[EXERCISE REQUIREMENTS] Which lines in the records below contain the word "Нижегородской"? Copy out each one.

[PROVIDED RECORDS]
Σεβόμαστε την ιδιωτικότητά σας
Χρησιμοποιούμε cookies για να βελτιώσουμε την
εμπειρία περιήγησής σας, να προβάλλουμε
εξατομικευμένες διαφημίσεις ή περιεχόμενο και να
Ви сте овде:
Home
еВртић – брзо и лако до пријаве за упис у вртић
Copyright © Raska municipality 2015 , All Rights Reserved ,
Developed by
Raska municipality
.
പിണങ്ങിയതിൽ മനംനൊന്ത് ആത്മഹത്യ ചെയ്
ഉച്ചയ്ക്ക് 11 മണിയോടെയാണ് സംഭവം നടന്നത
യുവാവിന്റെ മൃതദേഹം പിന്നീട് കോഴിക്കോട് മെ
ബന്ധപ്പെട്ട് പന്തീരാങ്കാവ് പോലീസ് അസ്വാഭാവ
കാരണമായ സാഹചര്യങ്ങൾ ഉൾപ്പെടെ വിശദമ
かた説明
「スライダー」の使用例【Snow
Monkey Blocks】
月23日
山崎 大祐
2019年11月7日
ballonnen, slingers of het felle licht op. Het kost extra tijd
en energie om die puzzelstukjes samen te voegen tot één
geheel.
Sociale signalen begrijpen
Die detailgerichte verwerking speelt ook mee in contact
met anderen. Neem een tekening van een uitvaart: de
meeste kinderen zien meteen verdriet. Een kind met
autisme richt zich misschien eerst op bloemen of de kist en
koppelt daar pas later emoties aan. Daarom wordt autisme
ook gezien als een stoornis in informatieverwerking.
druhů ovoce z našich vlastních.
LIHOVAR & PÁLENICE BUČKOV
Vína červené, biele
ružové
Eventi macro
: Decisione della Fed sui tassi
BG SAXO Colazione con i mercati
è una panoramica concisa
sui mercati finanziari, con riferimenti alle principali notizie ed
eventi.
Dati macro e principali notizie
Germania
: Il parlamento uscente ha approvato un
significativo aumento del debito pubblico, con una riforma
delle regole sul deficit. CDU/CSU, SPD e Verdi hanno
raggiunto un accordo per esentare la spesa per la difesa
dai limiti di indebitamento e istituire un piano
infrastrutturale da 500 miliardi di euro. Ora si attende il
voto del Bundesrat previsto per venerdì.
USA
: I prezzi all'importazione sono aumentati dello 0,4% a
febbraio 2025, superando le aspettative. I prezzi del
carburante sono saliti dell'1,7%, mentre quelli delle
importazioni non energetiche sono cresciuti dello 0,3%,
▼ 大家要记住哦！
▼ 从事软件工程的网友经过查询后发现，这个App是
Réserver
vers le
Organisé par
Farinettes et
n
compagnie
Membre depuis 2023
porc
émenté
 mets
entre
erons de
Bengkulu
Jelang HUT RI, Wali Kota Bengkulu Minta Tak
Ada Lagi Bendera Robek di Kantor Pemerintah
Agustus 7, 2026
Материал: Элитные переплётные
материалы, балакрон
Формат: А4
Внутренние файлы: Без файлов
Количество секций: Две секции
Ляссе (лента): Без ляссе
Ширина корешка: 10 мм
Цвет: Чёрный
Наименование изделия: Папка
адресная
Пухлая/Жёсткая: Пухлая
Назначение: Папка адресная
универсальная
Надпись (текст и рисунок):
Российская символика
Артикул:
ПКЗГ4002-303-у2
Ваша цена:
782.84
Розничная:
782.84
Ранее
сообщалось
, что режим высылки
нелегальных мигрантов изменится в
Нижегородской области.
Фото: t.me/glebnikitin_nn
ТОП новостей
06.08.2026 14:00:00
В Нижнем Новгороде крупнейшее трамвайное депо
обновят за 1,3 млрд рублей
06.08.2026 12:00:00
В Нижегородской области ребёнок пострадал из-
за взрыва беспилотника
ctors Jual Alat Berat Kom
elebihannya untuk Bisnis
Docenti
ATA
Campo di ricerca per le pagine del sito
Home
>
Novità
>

[FINISHED EXERCISE]
Нижегородской области.
В Нижегородской области ребёнок пострадал из-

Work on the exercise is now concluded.